Alcuni ex studenti hanno creato un’associazione, la Laura Children’s Home Alumni, e si trovano tutti gli anni, a maggio, per incoraggiare gli alunni attuali e svolgere attività di volontariato: quest’anno, causa pandemia, vi è stata solo una cerimonia veloce. Con il passare del tempo, come ci racconta Maria, tutti loro potrebbero diventare risorse preziose per la scuola e la comunità: ad esempio come supporto di un insegnante nella realizzazione di attività pomeridiane, per passare del tempo con i bambini, incontrarli durante i giorni di visita o fare piccoli lavoretti. Questo, anche col passare degli anni, li farebbe sentire ancora parte della famiglia della Mosop. 

 

Allontanandoci da Bomet, visitiamo infine la scuola di Kuresoi: ci vogliono circa quattro ore di auto per raggiungerla, e la strada è in pessime condizioni. È una scuola dell’infanzia e primaria che accoglie oggi 173 bambini, di cui alcuni orfani; la struttura, come la maggior parte delle case della zona, è in legno e con il tetto di lamiera, segnale del contesto difficile in cui vivono i bambini.

 

 

 

A Nairobi, istruzione per i bambini degli slum

Proseguiamo con l’ultima tappa del nostro viaggio, recandoci al Centro Mother of Mercy nelle due strutture che sosteniamo: la scuola dell’infanzia e primaria di Kariobangi, che accoglie attualmente 190 studenti, e la scuola dell’infanzia e primaria di Donholm, con 161 studenti. 

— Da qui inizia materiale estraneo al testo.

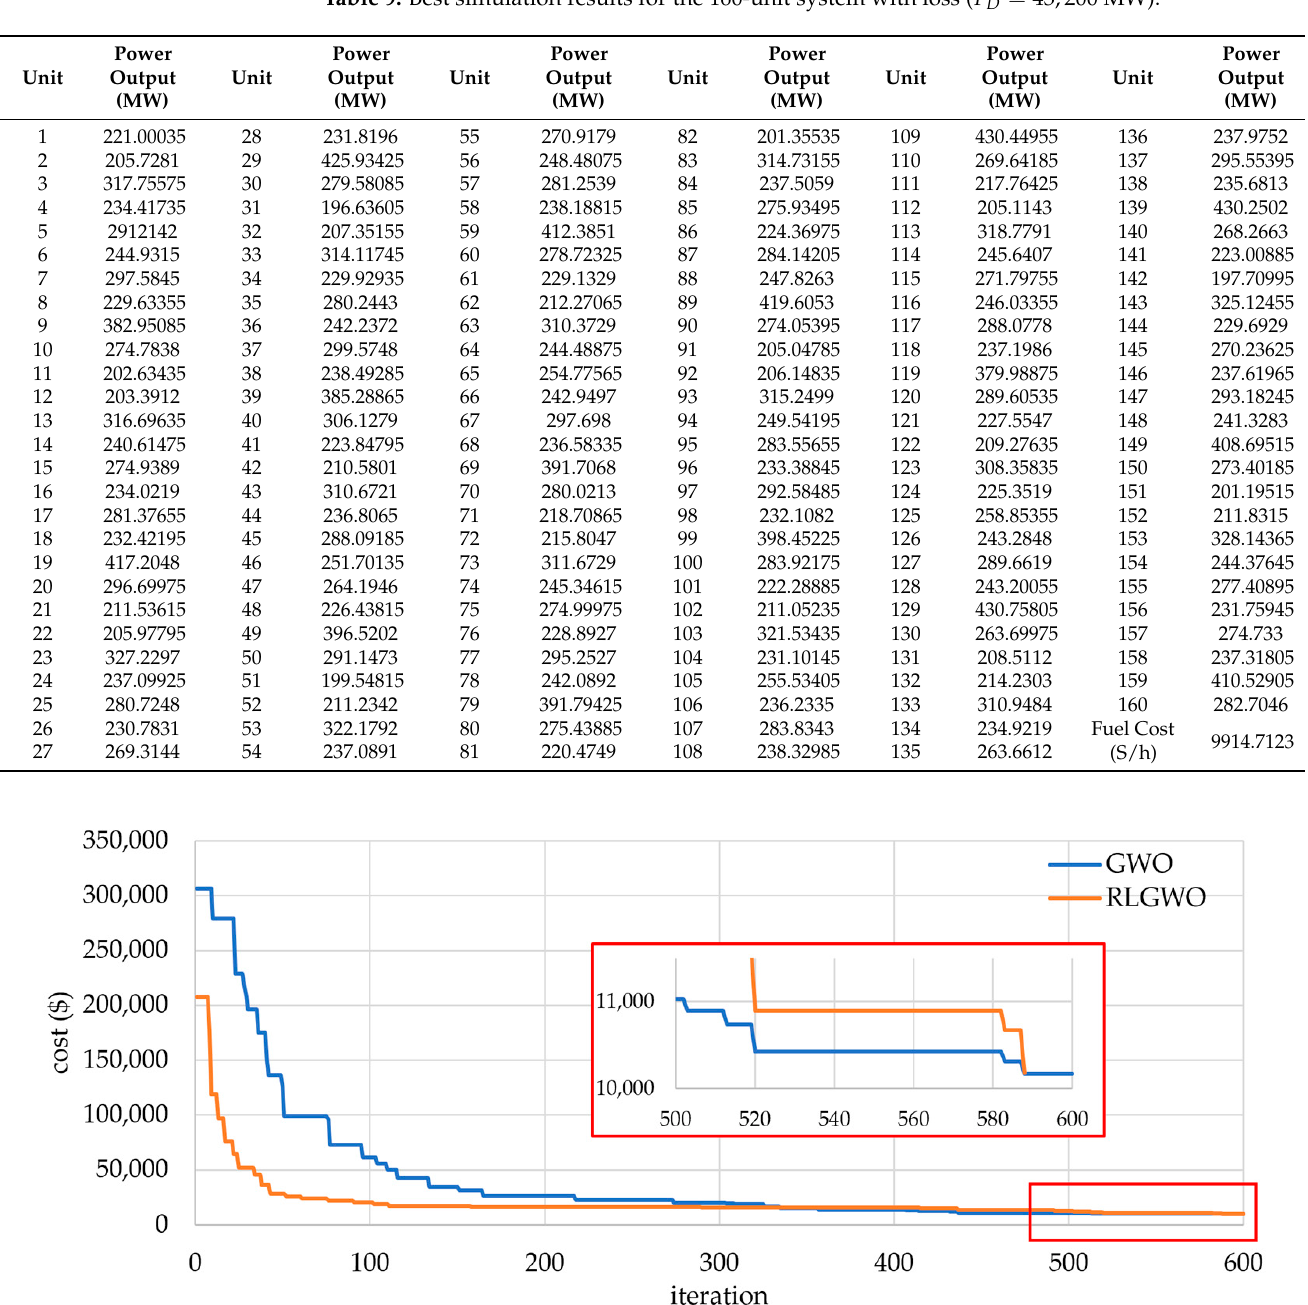
Table 10. Comparison between different methods taken after 50 trials (160 ‐ unit system).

Il Centro ha l’obiettivo principale di garantire ai bambini delle baraccopoli e dei quartieri poveri un’istruzione di qualità, poiché l’istruzione per loro è l’unico spiraglio verso il futuro. A scuola gli studenti ricevono anche un pasto, il materiale didattico, il vestiario e l’assistenza sanitaria. 

 

 

La scuola è sempre di più un punto di riferimento per i bambini, e un terreno di scambio e socializzazione tra grandi e piccoli. “Un giorno – ci racconta Maria – nello spiegare il funzionamento di alcuni giochi recuperati nel magazzino della nostra Fondazione, mi sono ritrovata a fare insieme ai bimbi un puzzle da 500 pezzi. È stato interessante vedere quanto si sono appassionati non solo i bambini, ma anche le direttrici e alcuni insegnanti, che hanno pensato di poter utilizzare il puzzle come strumento di team building all’interno delle classi.”

 

È stata questa una missione tanto attesa dopo quasi due anni di pandemia; uno sguardo dal campo non solo con lo scopo di visitare e monitorare un nostro progetto, ma anche per toccare con mano la quotidianità vissuta dai bambini e dai ragazzi che risiedono in un Paese così lontano, ma che grazie a questo racconto possiamo sentire un po’ più vicino.